Inexistência de testamento, salvo situações específicas em que a jurisprudência e as normas dos tribunais estaduais têm admitido o inventário extrajudicial mesmo havendo testamento, desde que já tenha havido registro ou decisão judicial anterior sobre sua validade e não haja conflito de interesses entre os envolvidos. Esse ponto exige análise caso a caso, pois a interpretação varia entre estados.
O papel do advogado no inventário extrajudicial
Mesmo sendo um procedimento em cartório, a lei exige a participação de advogado (ou defensor público) para a lavratura da escritura de inventário. O advogado não é uma formalidade: é quem orienta a partilha, identifica eventuais bens ou dívidas não relacionados pela família, calcula corretamente o imposto de transmissão (ITCMD) aplicável e assegura que a escritura reflita com precisão a vontade de todos os herdeiros, evitando problemas futuros de registro nos cartórios de imóveis ou em instituições financeiras.
Etapas do procedimento
De forma resumida, o inventário extrajudicial segue este percurso: reunião de documentos (certidão de óbito, documentos pessoais do falecido e dos herdeiros, certidão de casamento com pacto antenupcial se houver, documentação dos bens); levantamento de dívidas e obrigações do espólio; apuração e recolhimento do ITCMD junto à Fazenda Estadual; elaboração da minuta de partilha; lavratura da escritura pública no tabelionato escolhido; e, por fim, registro da escritura nos órgãos competentes (cartório de imóveis, DETRAN, instituições bancárias, entre outros), conforme a natureza de cada bem.
Vantagens em relação ao inventário judicial
A principal vantagem é o tempo: um inventário extrajudicial bem instruído pode ser concluído em semanas, contra meses ou anos de um processo judicial, especialmente em varas com grande volume de processos. Também costuma ser mais econômico, por dispensar custas processuais mais elevadas e reduzir o tempo de honorários advocatícios vinculados ao acompanhamento de um processo judicial extenso.

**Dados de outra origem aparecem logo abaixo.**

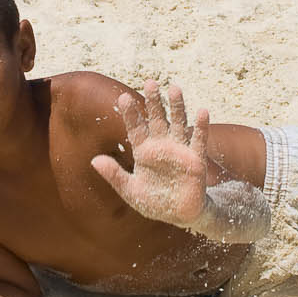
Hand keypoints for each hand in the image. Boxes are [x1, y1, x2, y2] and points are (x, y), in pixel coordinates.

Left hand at [93, 82, 212, 229]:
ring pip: (178, 123)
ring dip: (177, 107)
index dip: (131, 114)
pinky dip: (201, 127)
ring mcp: (179, 150)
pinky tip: (202, 112)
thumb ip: (114, 175)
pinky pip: (199, 140)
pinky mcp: (196, 159)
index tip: (123, 98)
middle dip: (153, 101)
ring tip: (174, 88)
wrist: (179, 214)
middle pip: (157, 118)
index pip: (136, 128)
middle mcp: (161, 145)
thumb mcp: (131, 191)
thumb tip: (94, 160)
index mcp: (144, 151)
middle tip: (150, 82)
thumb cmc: (154, 201)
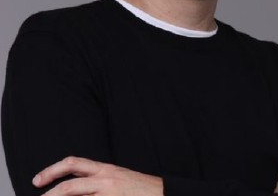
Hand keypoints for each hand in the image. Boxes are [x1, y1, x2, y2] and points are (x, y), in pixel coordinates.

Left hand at [32, 156, 162, 195]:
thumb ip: (97, 179)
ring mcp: (108, 195)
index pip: (73, 164)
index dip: (53, 170)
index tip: (38, 179)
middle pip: (70, 185)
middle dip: (49, 193)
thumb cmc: (138, 187)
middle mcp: (104, 180)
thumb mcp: (116, 177)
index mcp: (104, 169)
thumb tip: (73, 189)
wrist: (160, 193)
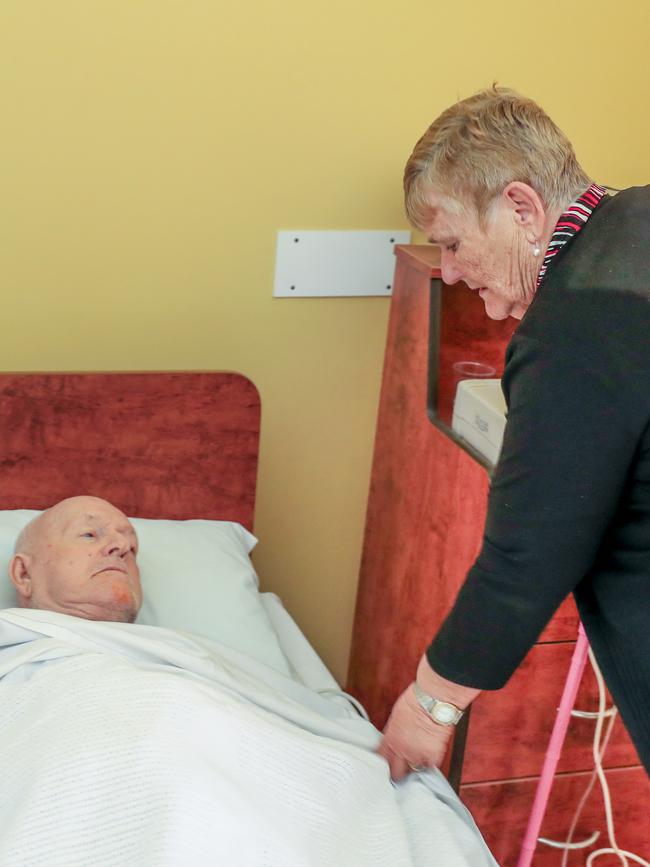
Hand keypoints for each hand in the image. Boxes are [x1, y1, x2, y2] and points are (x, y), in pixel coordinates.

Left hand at [377, 654, 479, 780]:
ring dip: (415, 767)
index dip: (384, 763)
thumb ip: (394, 731)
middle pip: (396, 772)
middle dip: (398, 772)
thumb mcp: (396, 715)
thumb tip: (394, 737)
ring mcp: (417, 754)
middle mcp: (402, 749)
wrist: (433, 700)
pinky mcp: (432, 756)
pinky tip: (430, 757)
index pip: (382, 758)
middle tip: (402, 771)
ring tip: (418, 761)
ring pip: (413, 771)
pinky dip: (430, 763)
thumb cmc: (416, 701)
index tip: (387, 765)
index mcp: (390, 738)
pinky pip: (430, 767)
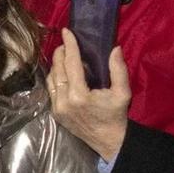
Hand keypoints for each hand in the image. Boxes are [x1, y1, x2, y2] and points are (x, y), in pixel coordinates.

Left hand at [49, 28, 131, 163]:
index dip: (69, 45)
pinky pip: (50, 89)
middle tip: (67, 43)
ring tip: (65, 55)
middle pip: (58, 68)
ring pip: (51, 78)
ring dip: (56, 64)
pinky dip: (55, 77)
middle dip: (61, 52)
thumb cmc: (116, 115)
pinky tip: (62, 71)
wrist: (110, 141)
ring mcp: (57, 108)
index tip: (66, 31)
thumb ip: (119, 69)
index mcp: (79, 95)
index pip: (71, 63)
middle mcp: (64, 101)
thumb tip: (114, 48)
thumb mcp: (123, 93)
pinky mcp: (55, 113)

Quando o judicial é inevitável
Se há herdeiro incapaz, divergência entre os herdeiros, dúvida sobre a existência ou validade de testamento, ou necessidade de reconhecimento judicial de união estável ou de paternidade para fins sucessórios, o caminho extrajudicial não está disponível e o inventário precisa tramitar perante o Judiciário, com suas fases próprias de citação, avaliação de bens e partilha.
Planejamento sucessório: evitando o problema antes que ele exista
Vale lembrar que grande parte da complexidade e do tempo de um inventário — seja judicial ou extrajudicial — pode ser reduzida com planejamento sucessório feito ainda em vida, por meio de instrumentos como testamento, doações com reserva de usufruto ou constituição de holding familiar. Famílias com patrimônio mais complexo, especialmente envolvendo imóveis para locação ou participações societárias, costumam se beneficiar significativamente desse tipo de planejamento antecipado.
Se você está diante de um inventário e não sabe qual caminho seguir, uma avaliação jurídica inicial da situação específica da família é o que vai definir, com segurança, se o caminho extrajudicial é viável.